## Exercise requirements
Please copy out each line of the listing that contains the word "center".

## Data in this exercise
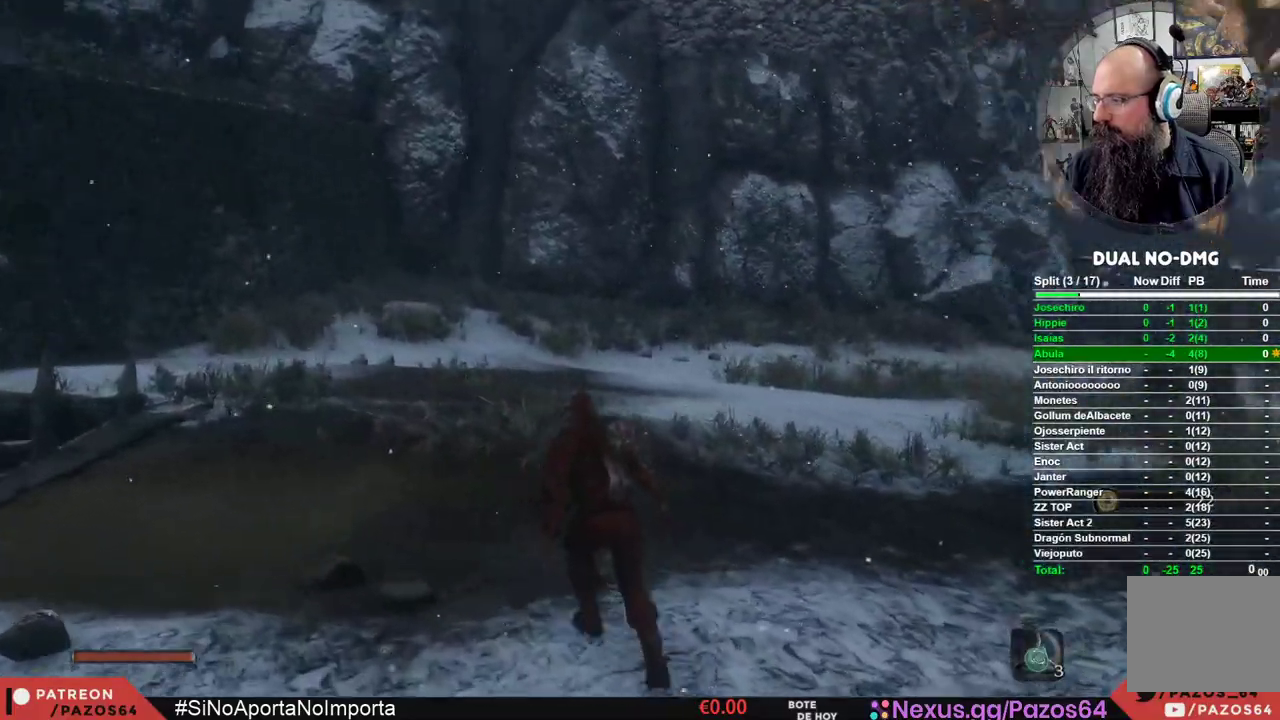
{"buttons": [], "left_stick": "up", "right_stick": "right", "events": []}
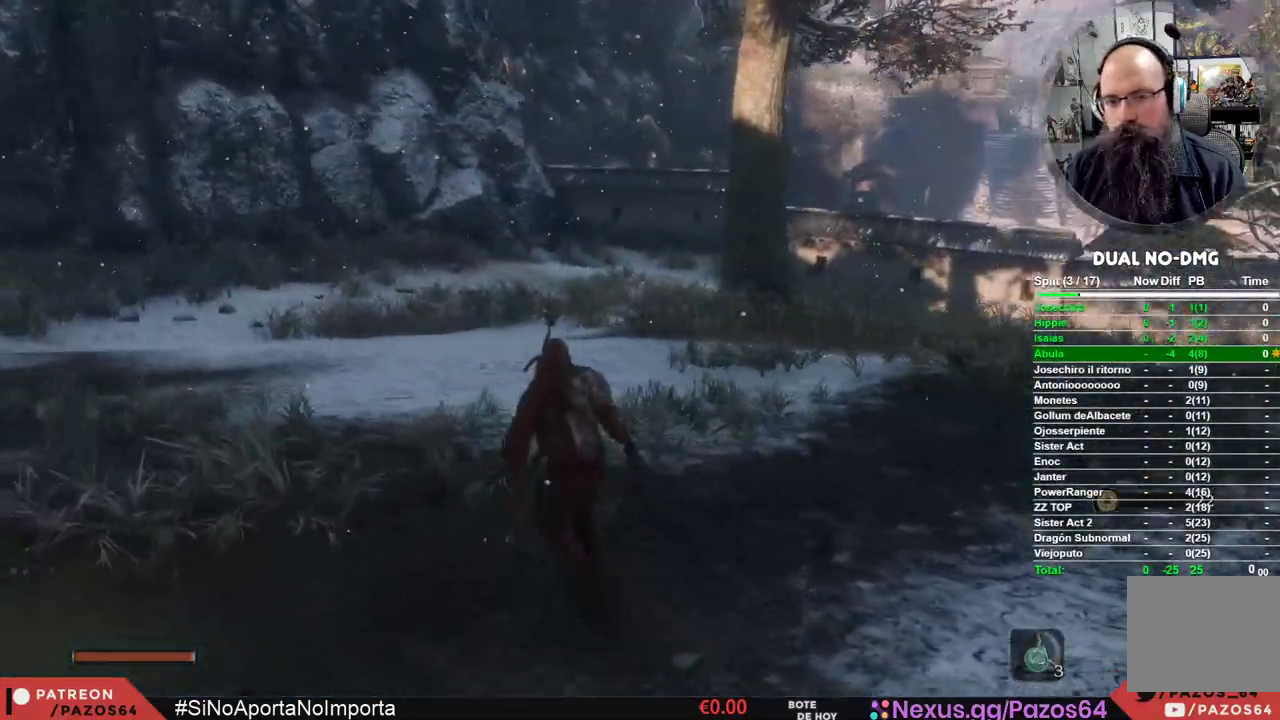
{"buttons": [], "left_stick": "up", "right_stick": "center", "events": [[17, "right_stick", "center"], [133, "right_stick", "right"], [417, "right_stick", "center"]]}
...
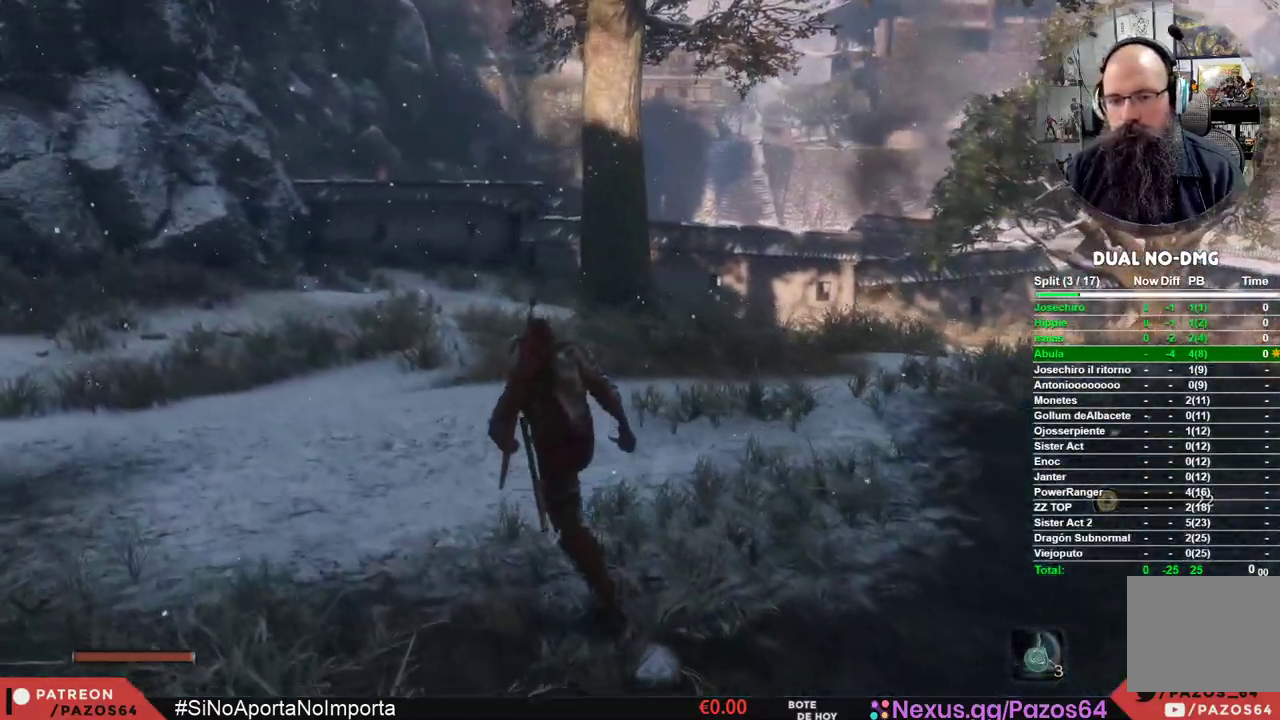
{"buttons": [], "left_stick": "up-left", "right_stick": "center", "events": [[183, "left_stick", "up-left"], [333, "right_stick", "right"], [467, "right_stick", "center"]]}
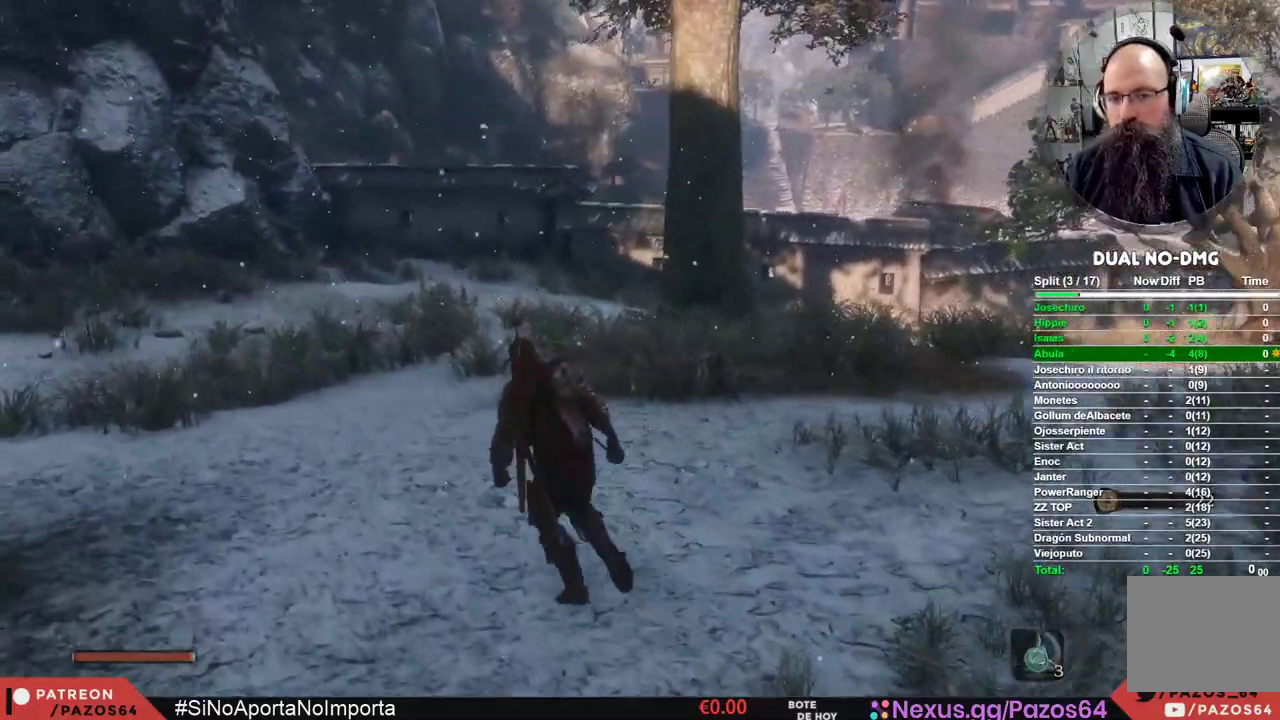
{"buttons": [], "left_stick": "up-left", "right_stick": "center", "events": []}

## Response below
{"buttons": [], "left_stick": "up", "right_stick": "center", "events": [[17, "right_stick", "center"], [133, "right_stick", "right"], [417, "right_stick", "center"]]}
{"buttons": [], "left_stick": "up-left", "right_stick": "center", "events": [[183, "left_stick", "up-left"], [333, "right_stick", "right"], [467, "right_stick", "center"]]}
{"buttons": [], "left_stick": "up-left", "right_stick": "center", "events": []}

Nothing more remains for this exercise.